# Brief:
Please carry on the forum thread below about soldering torches and fuels, starting with the reply from DDDave.

# Document segment:

# Torch preference



## Blue2 (12 mo ago)

Was having a conversation with a coworker today about our torches. Got me thinking what others prefer.

I have two main torches that I use for soldering. First set up is an mc tank with a turbo torch. Different tips depending on size of pipe I am working with. Second is a mapp pro, propane Bernzomatic from Home Depot. One step up from the brass pencil flame style. I will only use this one for tight spaces such as under a cabinet for the occasional angle valve or something small, usually 1/2” with the occasional 3/4”. But by far the most useful is my mc tank with turbo torch.

While we’re on the topic, what is your preference for fuel? Acetylene, mapp pro, mapp (if you have any left) or propane? If I’m not running acetylene, I’m probably going to use propane, just because it is quite a bit cheaper than mapp.

What say the group?


----------



## MACPLUMB777 (Jun 18, 2008)

I like a mc tank myself with acetylene, with mapp pro with self igniter,
But I have also had a B-tank with a full torch set up, for the big jobs,
When I had a shop in L.A. we used the B-tank with propane, with the Large Mapp tanks, all with extra backup tanks,
with fire extinguishers


----------



## Lickitlikeafritter (12 mo ago)

B tank and turbo torch with a small or medium tip. Every truck has them and the company pays for acetylene. Some guys (myself included) have mapp torches for a hwt for two male fittings and two couplings, or a handful of pex adapters. My rule of thumb is five joints, less than that and it’s not worth dragging in the b tank.


----------



## DDDave (Aug 6, 2014)

# Recorded data:
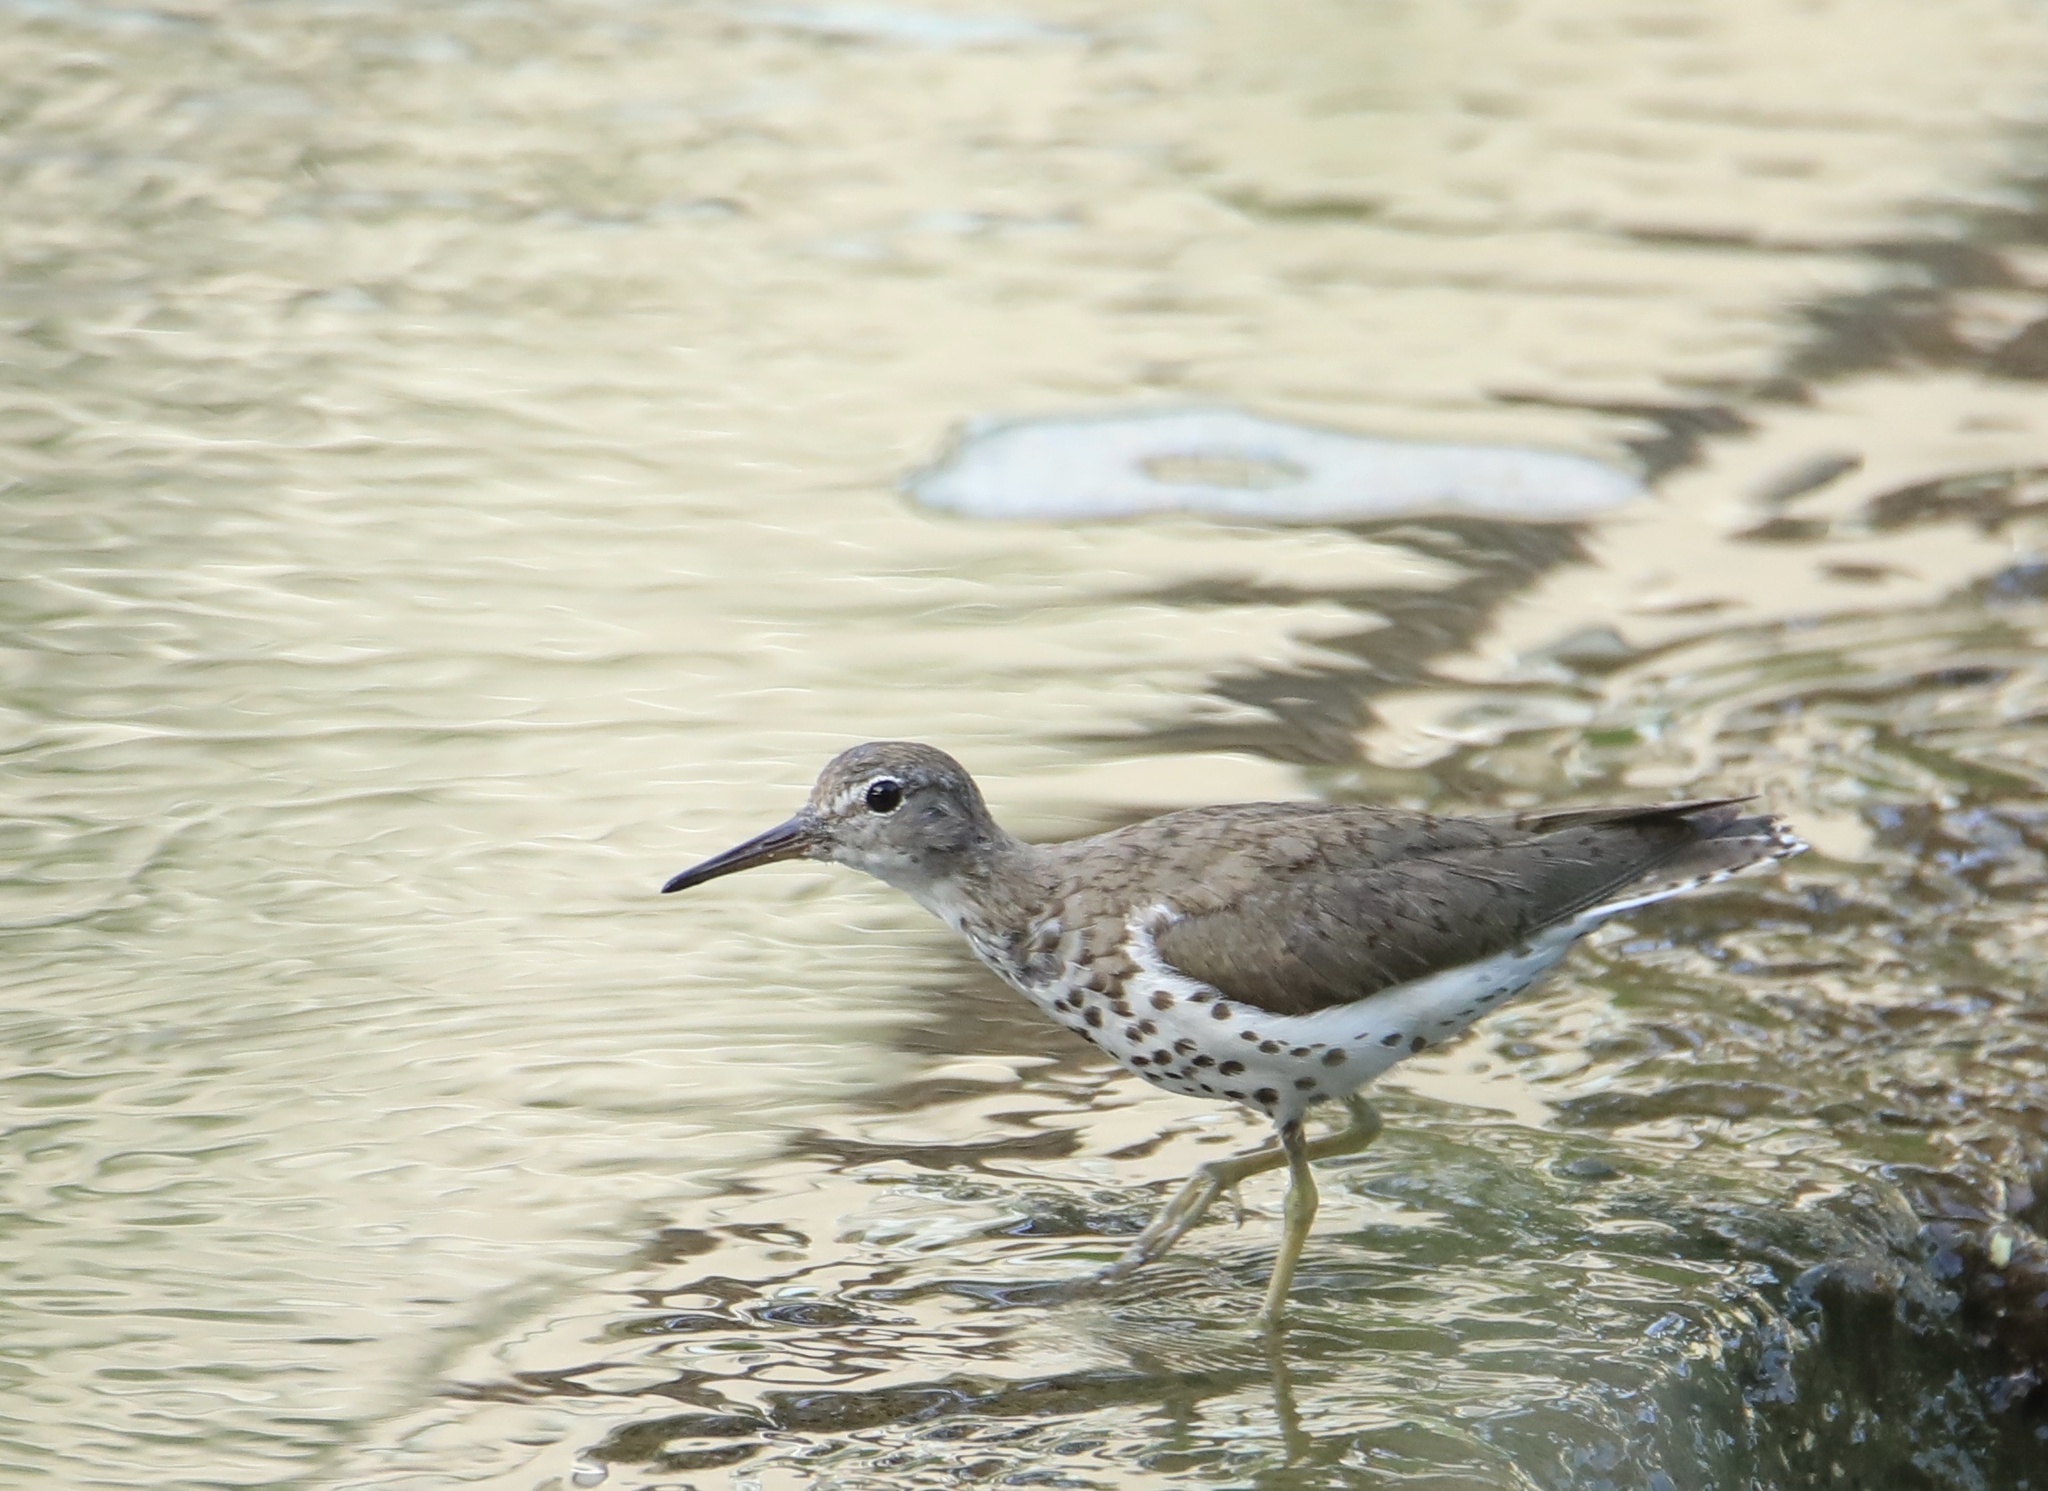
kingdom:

# Result of the task:
Bernzo/mapp with the 'fat' tip. Long tank means it's awkward for tight spaces, but always possible to stay safe. I feather the button for flow, makes it one-handed operation, rarely lock it 'on'. Most jobs are 6 fittings or less. Smaller 'normal' tip when inside a tight wall. YMMV


----------



## skoronesa (Oct 27, 2015)

We just use the screw on torches with MAP/Pro cans. Most of us have B-Tanks too, but it's usually just the HVAC guys who use them, and even they only use them for brazing refrigerant lines or large boiler piping. I have a full acetylene torch setup, never really kept it on the van. 

Our supply house sells the TurboTorch TX-500 torches, you get about a year before they quit lighting. I keep an all metal ASCO torch on my van as a backup, it's probably 20 years old and never failed me, but the company didn't pay for that torch so I use theirs.

We use corporation fittings on buried copper main lines if we have to fix them. For new installs we try to keep it one continuous length of 60' or 100'. We never see a residential main from city water longer than 100'. Most houses around here have wells. Some towns don't have public water or sewer.


----------



## OpenSights (Mar 23, 2015)

This is the style I like. I bought one of these ~9 years ago. Still works great, but the integrated striker stopped working. My master gave me a similar used torch head with a working striker, different brand. For gas, Mapp pro.

When we had to solder 1-1/4+ we had a double tip turbo torch With mapp pro.

I’ve never used a b-tank. My master said the only time it’s worth lugging around is in newcon. Which we didn’t do.


----------



## hewhodigsholes (Oct 28, 2020)

I use a Bernz TS8000 with Mapp/Pro tanks. Im usually sweating a dozen joints or less so an acetylene tank is really worth the hassle. Anything larger than 1" we press or have the HVAC guys braze.

I want to get my hands on a Rothenberger SuperFire 3 with the changeable tips. It's just hard to find a dealer around here.


----------



## Plumbus (Aug 4, 2008)

A Mapp Pro for small jobs. A 7.5 Propylene (about the size of a "B" tank) for 1-1/4" and up. Depending on the tip used, it's hot enough to silver solder up to 2".
And, it weights about half as much as a B tank.


----------



## Blue2 (12 mo ago)

Plumbus said:


> A Mapp Pro for small jobs. A 7.5 Propylene (about the size of a "B" tank) for 1-1/4" and up. Depending on the tip used, it's hot enough to silver solder up to 2".
> And, it weights about half as much as a B tank.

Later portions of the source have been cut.